The final phase of the analysis involves using the equations of motion of a charged ion in a electromagnetic field to extract physics parameters. As it might sound, this isn't that straight forward. The simple approach is to fit ODE solutions to the data, but it can prove quite expensive to solve the ODE's the hundreds of times it takes to minimize per event. To bypass this expense, Spyral pre-calculates many of these ODE solutions and then interpolates on them to find a best fit. To make this even faster, Numba is used to just-in-time compile a lot of the interpolation code. As such, the first time you run phase 4, it might take a while because Spyral is generating the interpolation scheme. But after that it will be really fast!

An alternative approach, the Unscented Kalman Filter, also exists. But this approach is not sound yet; more testing and development needs to be done before this method is ready to be used in production.

Parallel Processing

As was mentioned previously, Spyral is capable of running multiple data files in parallel.
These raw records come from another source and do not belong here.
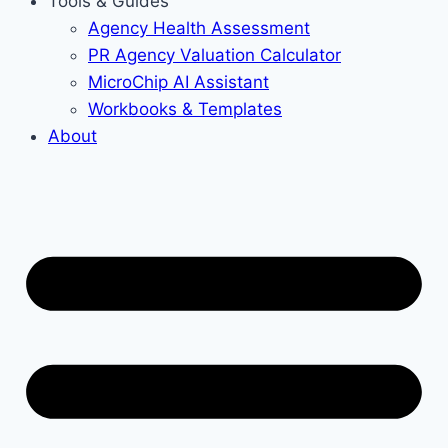
Tools & Guides
Agency Health Assessment
PR Agency Valuation Calculator
MicroChip AI Assistant
Workbooks & Templates
About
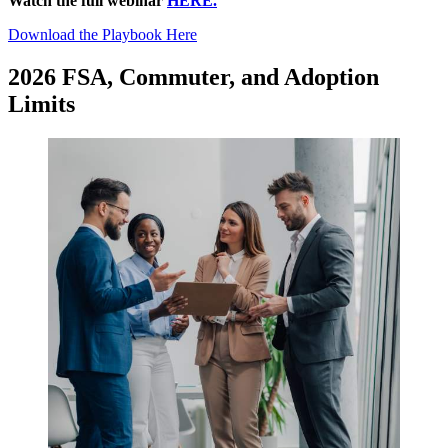
Watch the full webinar
HERE.
Download the Playbook Here
2026 FSA, Commuter, and Adoption
Limits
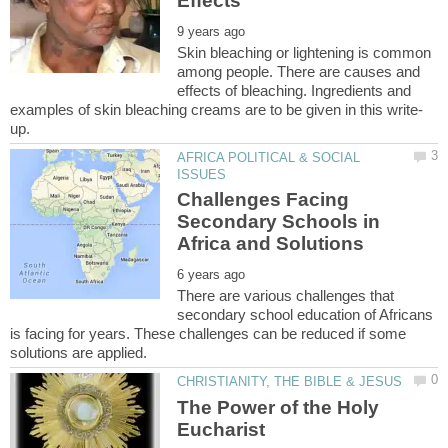
Skin bleaching or lightening is common
among people. There are causes and
effects of bleaching. Ingredients and
AFRICA POLITICAL & SOCIAL
Challenges Facing
Secondary Schools in
There are various challenges that
secondary school education of Africans
is facing for years. These challenges can be reduced if some
The Power of the Holy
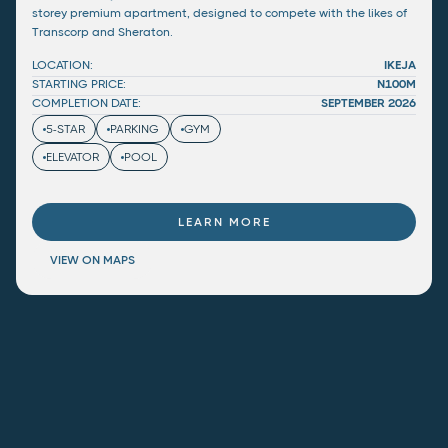
storey premium apartment, designed to compete with the likes of
Transcorp and Sheraton.
LOCATION:
IKEJA
STARTING PRICE:
N100M
COMPLETION DATE:
SEPTEMBER 2026
5-STAR
PARKING
GYM
ELEVATOR
POOL
LEARN MORE
VIEW ON MAPS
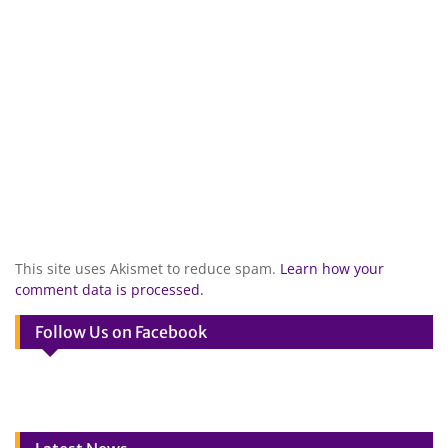
This site uses Akismet to reduce spam.
Learn how your
comment data is processed.
Follow Us on Facebook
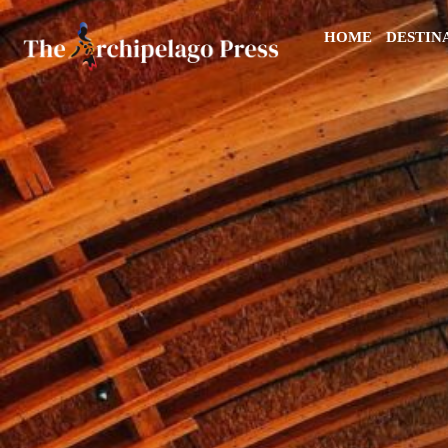
HOME
DESTIN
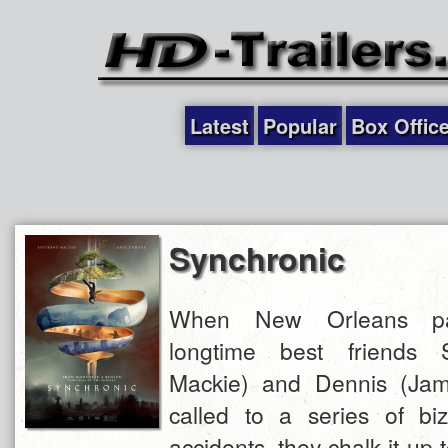
Latest
Popular
Box Offic
Synchronic
When New Orleans pa
longtime best friends 
Mackie) and Dennis (Jam
called to a series of bi
accidents, they chalk it up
This is acheived through the python multiprocessing library. In the configuration file, there is a parameter named n_processors. The value of this parameter indicates to Spyral the maximum number of processors which can be spawned. Spyral will then inspect the data load that was submitted in the configuration and attempt to balance the load across the processors as equally as possible.

Some notes about parallel processing:

• In job environments (SLURM, etc.), you won't want to have the typical progress display provided by Spyral. Disable terminal output using the --no-term flag (i.e. python main.py --no-term CONFIG).
• The number of processors should not exceed the number of physical cores in the system being used MINUS one (the extra one is the parent process which is monitoring the children). Doing so could result in extreme slow down and potential unresponsive behavior.
• In general, it is best if the number of data files to be processed is evenly divisible by the number of processors. Otherwise, by necessity, the work load will be uneven across the processors.
• Spyral will sometimes run fewer processes than requested. This is usually in the case where the number of requested processors is greater than the number of files to be processed.

Logs and Output

Spyral creates a set of logfiles when it is run (located in the log directory of the workspace). These logfiles can contain critical information describing the state of Spyral. In particular, if Spyral has a crash, the logfiles can be useful for determining what went wrong. A logfile is created for each process (including the parent process). The files are labeld by process number (or as parent in the case of the parent).

By default, Spyral prints some basic information to the terminal and provides progress monitoring in the form of a progress bar for each processor. This can be disabled by passing the --no-term option

python main.py --no-term CONFIG

Notebooks

The notebook directory of Spyral contains several useful Jupyter notebooks for data visualization, including making particle ID gates.